I. National Technology Transfer and Advancement Act (NTTAA)

    This rulemaking does not involve technical standards.

J. Executive Order 12898: Federal Actions to Address Environmental 
Justice in Minority Populations and Low-Income Populations

    EPA believes the human health or environmental risk addressed by 
this action will not have potential disproportionately high and adverse 
human health or environmental effects on minority, low-income or 
indigenous populations.
Congressional Review Act
    The Congressional Review Act, 5 U.S.C. 801 et seq., as added by the 
Small Business Regulatory Enforcement Fairness Act of 1996, generally 
provides that before a rule may take effect, the agency promulgating 
the rule must submit a rule report, which includes a copy of the rule, 
to each House of the Congress and to the Comptroller General of the 
United States.

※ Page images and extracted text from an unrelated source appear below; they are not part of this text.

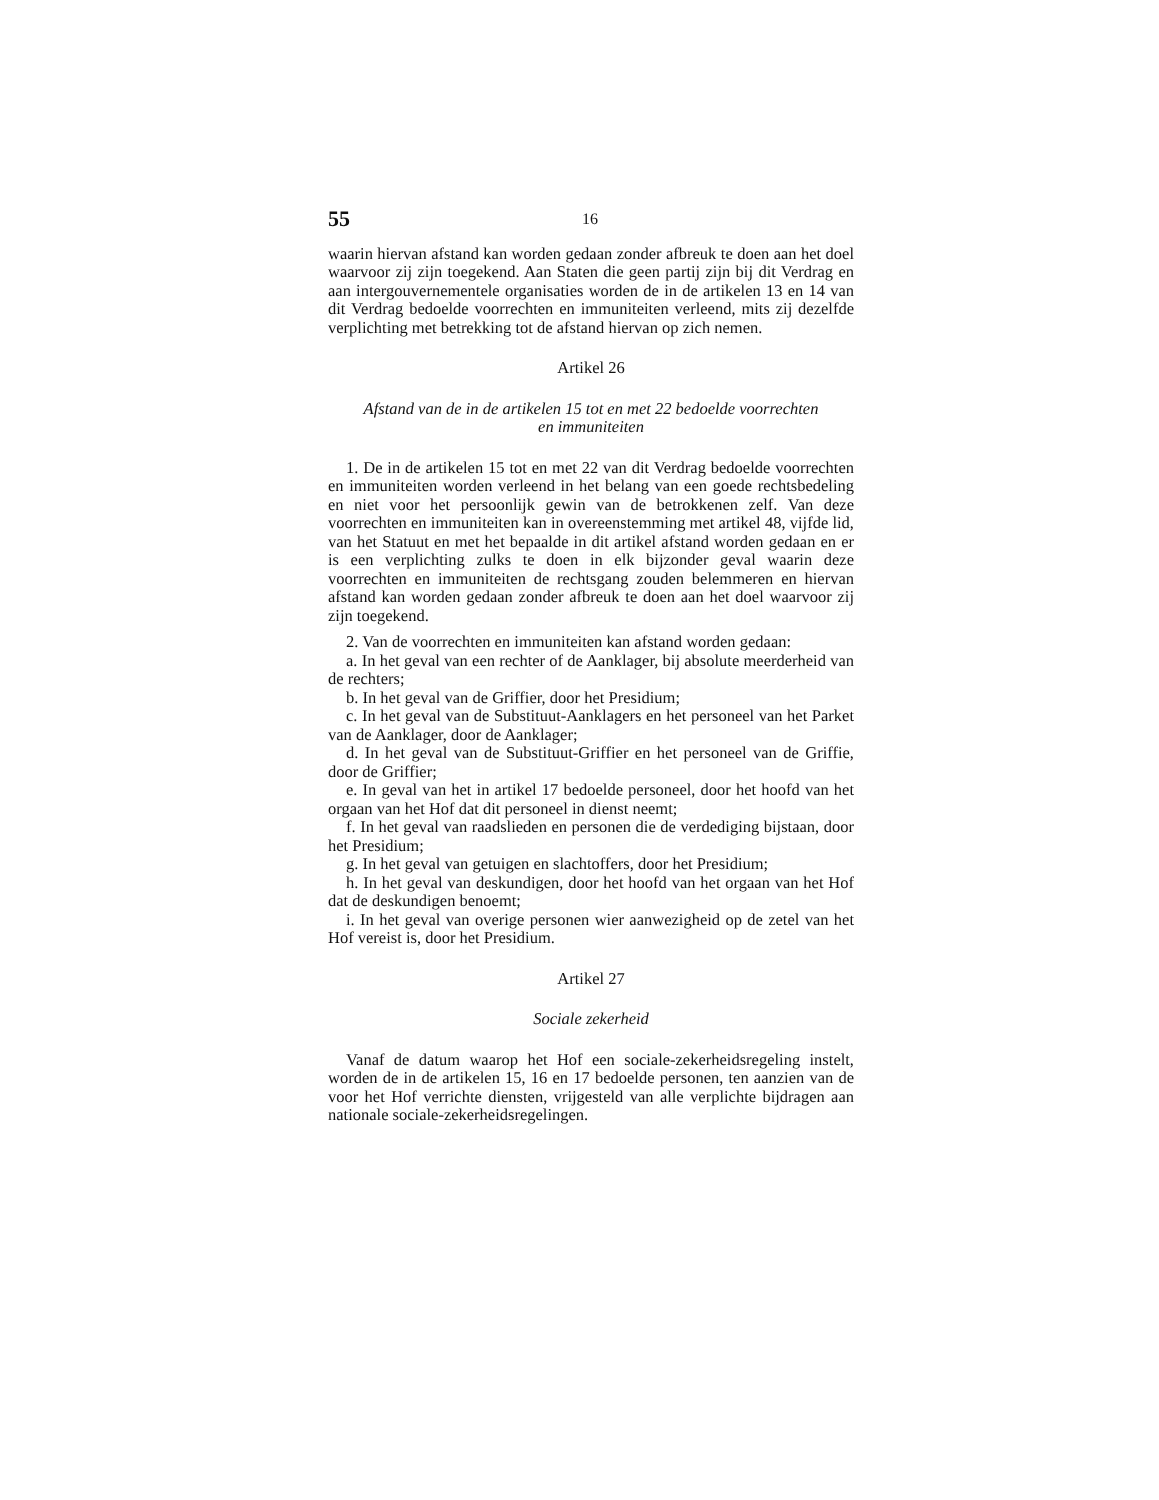55 16
waarin hiervan afstand kan worden gedaan zonder afbreuk te doen aan het doel waarvoor zij zijn toegekend. Aan Staten die geen partij zijn bij dit Verdrag en aan intergouvernementele organisaties worden de in de artikelen 13 en 14 van dit Verdrag bedoelde voorrechten en immuniteiten verleend, mits zij dezelfde verplichting met betrekking tot de afstand hiervan op zich nemen.
Artikel 26
Afstand van de in de artikelen 15 tot en met 22 bedoelde voorrechten
en immuniteiten
1. De in de artikelen 15 tot en met 22 van dit Verdrag bedoelde voorrechten en immuniteiten worden verleend in het belang van een goede rechtsbedeling en niet voor het persoonlijk gewin van de betrokkenen zelf. Van deze voorrechten en immuniteiten kan in overeenstemming met artikel 48, vijfde lid, van het Statuut en met het bepaalde in dit artikel afstand worden gedaan en er is een verplichting zulks te doen in elk bijzonder geval waarin deze voorrechten en immuniteiten de rechtsgang zouden belemmeren en hiervan afstand kan worden gedaan zonder afbreuk te doen aan het doel waarvoor zij zijn toegekend.
2. Van de voorrechten en immuniteiten kan afstand worden gedaan:
a. In het geval van een rechter of de Aanklager, bij absolute meerderheid van de rechters;
b. In het geval van de Griffier, door het Presidium;
c. In het geval van de Substituut-Aanklagers en het personeel van het Parket van de Aanklager, door de Aanklager;
d. In het geval van de Substituut-Griffier en het personeel van de Griffie, door de Griffier;
e. In geval van het in artikel 17 bedoelde personeel, door het hoofd van het orgaan van het Hof dat dit personeel in dienst neemt;
f. In het geval van raadslieden en personen die de verdediging bijstaan, door het Presidium;
g. In het geval van getuigen en slachtoffers, door het Presidium;
h. In het geval van deskundigen, door het hoofd van het orgaan van het Hof dat de deskundigen benoemt;
i. In het geval van overige personen wier aanwezigheid op de zetel van het Hof vereist is, door het Presidium.
Artikel 27
Sociale zekerheid
Vanaf de datum waarop het Hof een sociale-zekerheidsregeling instelt, worden de in de artikelen 15, 16 en 17 bedoelde personen, ten aanzien van de voor het Hof verrichte diensten, vrijgesteld van alle verplichte bijdragen aan nationale sociale-zekerheidsregelingen.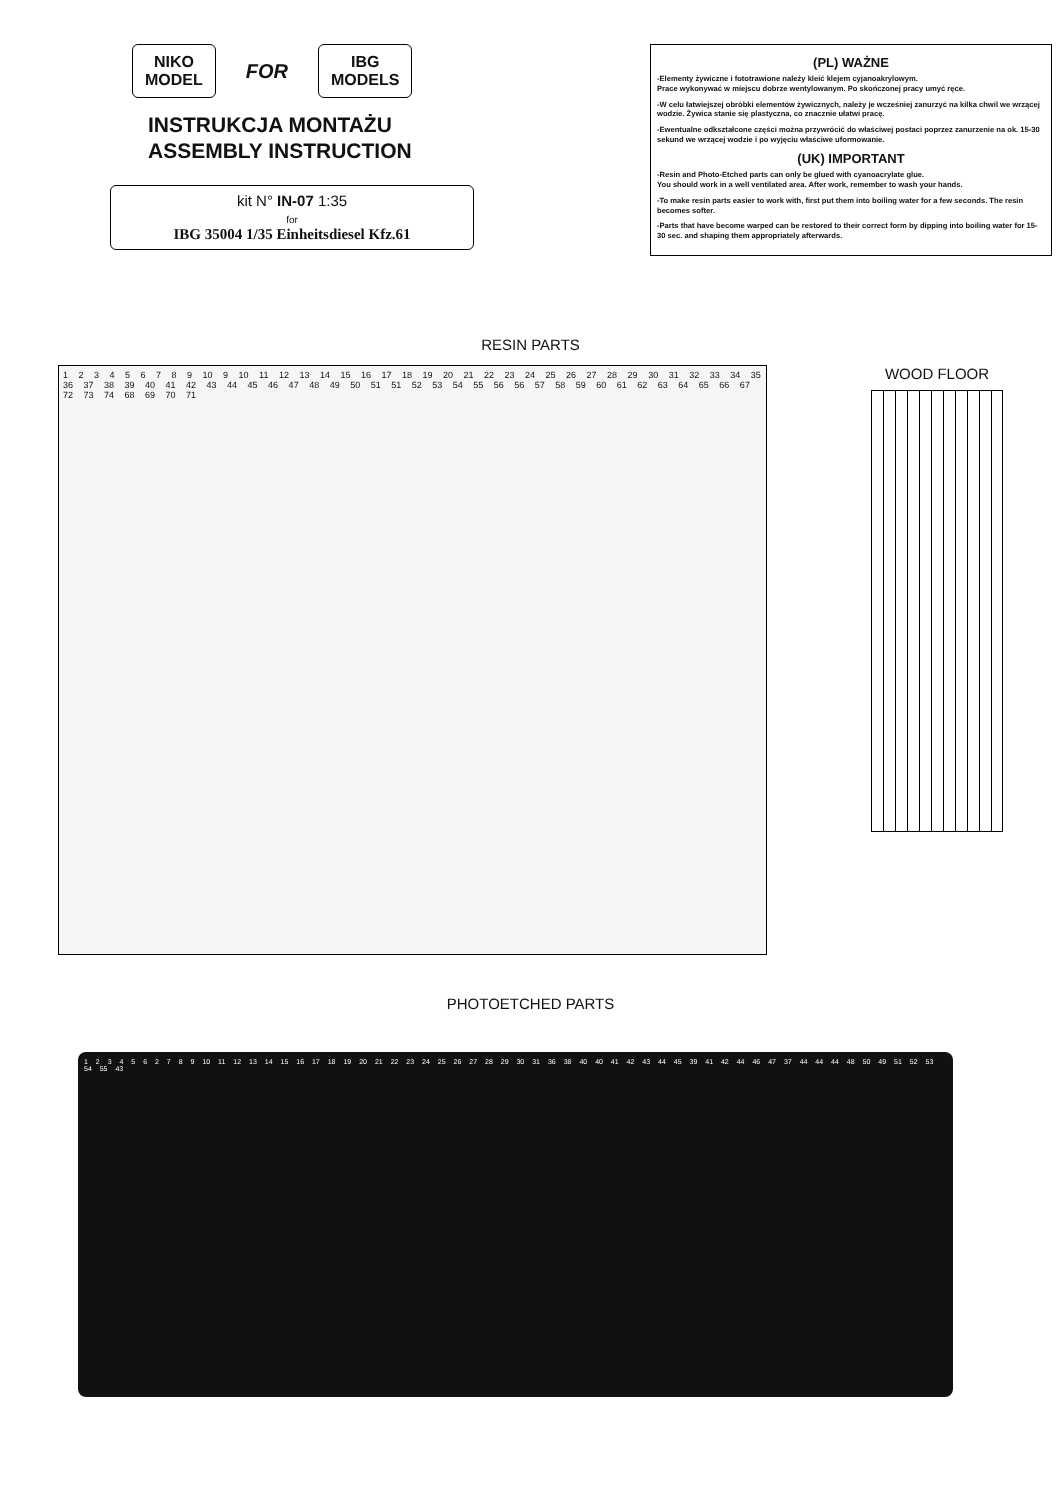NIKO
MODEL
FOR
IBG
MODELS
INSTRUKCJA MONTAŻU
ASSEMBLY INSTRUCTION
kit N° IN-07 1:35
for
IBG 35004 1/35 Einheitsdiesel Kfz.61
(PL) WAŻNE
-Elementy żywiczne i fototrawione należy kleić klejem cyjanoakrylowym.
Prace wykonywać w miejscu dobrze wentylowanym. Po skończonej pracy umyć ręce.
-W celu łatwiejszej obróbki elementów żywicznych, należy je wcześniej zanurzyć na kilka chwil we wrzącej wodzie. Żywica stanie się plastyczna, co znacznie ułatwi pracę.
-Ewentualne odkształcone części można przywrócić do właściwej postaci poprzez zanurzenie na ok. 15-30 sekund we wrzącej wodzie i po wyjęciu właściwe uformowanie.
(UK) IMPORTANT
-Resin and Photo-Etched parts can only be glued with cyanoacrylate glue.
You should work in a well ventilated area. After work, remember to wash your hands.
-To make resin parts easier to work with, first put them into boiling water for a few seconds. The resin becomes softer.
-Parts that have become warped can be restored to their correct form by dipping into boiling water for 15-30 sec. and shaping them appropriately afterwards.
RESIN PARTS
1 2 3 4 5 6 7 8 9 10 9 10 11 12 13 14 15 16 17 18 19 20 21 22 23 24 25 26 27 28 29 30 31 32 33 34 35 36 37 38 39 40 41 42 43 44 45 46 47 48 49 50 51 51 52 53 54 55 56 56 57 58 59 60 61 62 63 64 65 66 67 72 73 74 68 69 70 71
WOOD FLOOR
PHOTOETCHED PARTS
1 2 3 4 5 6 2 7 8 9 10 11 12 13 14 15 16 17 18 19 20 21 22 23 24 25 26 27 28 29 30 31 36 38 40 40 41 42 43 44 45 39 41 42 44 46 47 37 44 44 44 48 50 49 51 52 53 54 55 43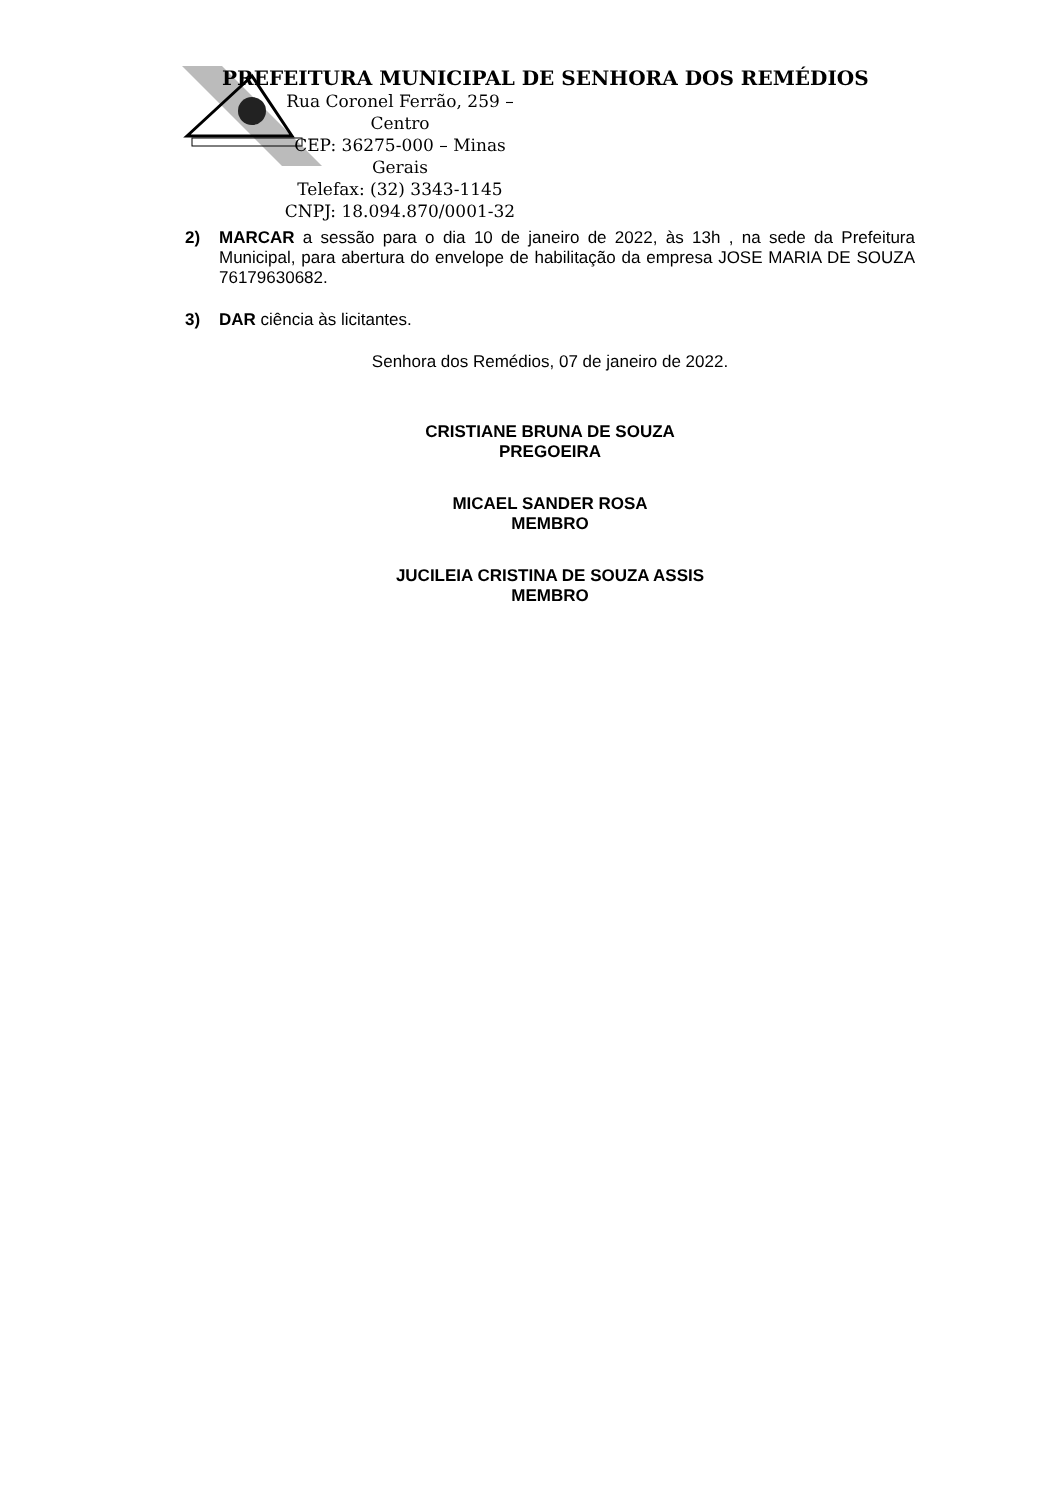PREFEITURA MUNICIPAL DE SENHORA DOS REMÉDIOS
Rua Coronel Ferrão, 259 – Centro
CEP: 36275-000 – Minas Gerais
Telefax: (32) 3343-1145
CNPJ: 18.094.870/0001-32
2) MARCAR a sessão para o dia 10 de janeiro de 2022, às 13h , na sede da Prefeitura Municipal, para abertura do envelope de habilitação da empresa JOSE MARIA DE SOUZA 76179630682.
3) DAR ciência às licitantes.
Senhora dos Remédios, 07 de janeiro de 2022.
CRISTIANE BRUNA DE SOUZA
PREGOEIRA
MICAEL SANDER ROSA
MEMBRO
JUCILEIA CRISTINA DE SOUZA ASSIS
MEMBRO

EPA will submit a report containing this rule and other 
required information to the U.S. Senate, the U.S. House of 
Representatives, and the Comptroller General of the United States prior 
to publication of the rule in the Federal Register. A major rule cannot 
take effect until 60 days after it is published in the Federal 
Register. This action is not a ``major rule'' as defined by 5 U.S.C. 
804(2).
    Under section 307(b)(1) of the CAA, petitions for judicial review 
of this action must be filed in the United States Court of Appeals for 
the appropriate circuit by October 11, 2016. Filing a petition for 
reconsideration by the Administrator of this final rule does not affect 
the finality of this rule for the purposes of judicial review nor does 
it extend the time within which a petition for judicial review may be 
filed, and shall not postpone the effectiveness of such rule or action. 
This action may not be challenged later in proceedings to enforce its 
requirements. (See section 307(b)(2).)

List of Subjects in 40 CFR Part 52

    Environmental protection, Air pollution control, Incorporation by 
reference, Intergovernmental relations, Ozone.

    Dated: August 1, 2016.
Robert A. Kaplan,
Acting Regional Administrator, Region 5.

    40 CFR part 52 is amended as follows:

PART 52--APPROVAL AND PROMULGATION OF IMPLEMENTATION PLANS

0
1. The authority citation for part 52 continues to read as follows:

    Authority:  42 U.S.C. 7401 et seq.


0
2. Section 52.2591 is amended by revising paragraph (g) to read as 
follows:


Sec.  52.2591  Section 110(a)(2) infrastructure requirements.

* * * * *
    (g) Approval--In a June 20, 2013, submission with a January 28, 
2015, clarification, Wisconsin certified that the state has satisfied 
the infrastructure SIP requirements of section 110(a)(2)(A) through 
(H), and (J) through (M) for the 2008 ozone NAAQS. For 
110(a)(2)(D)(i)(I), we are approving prong one and disapproving prong 
two. We are not taking action on the prevention of significant 
deterioration requirements related to section 110(a)(2)(C), (D)(i)(II), 
and (J) and the state board requirements of (E)(ii). We will address 
these requirements in a separate action.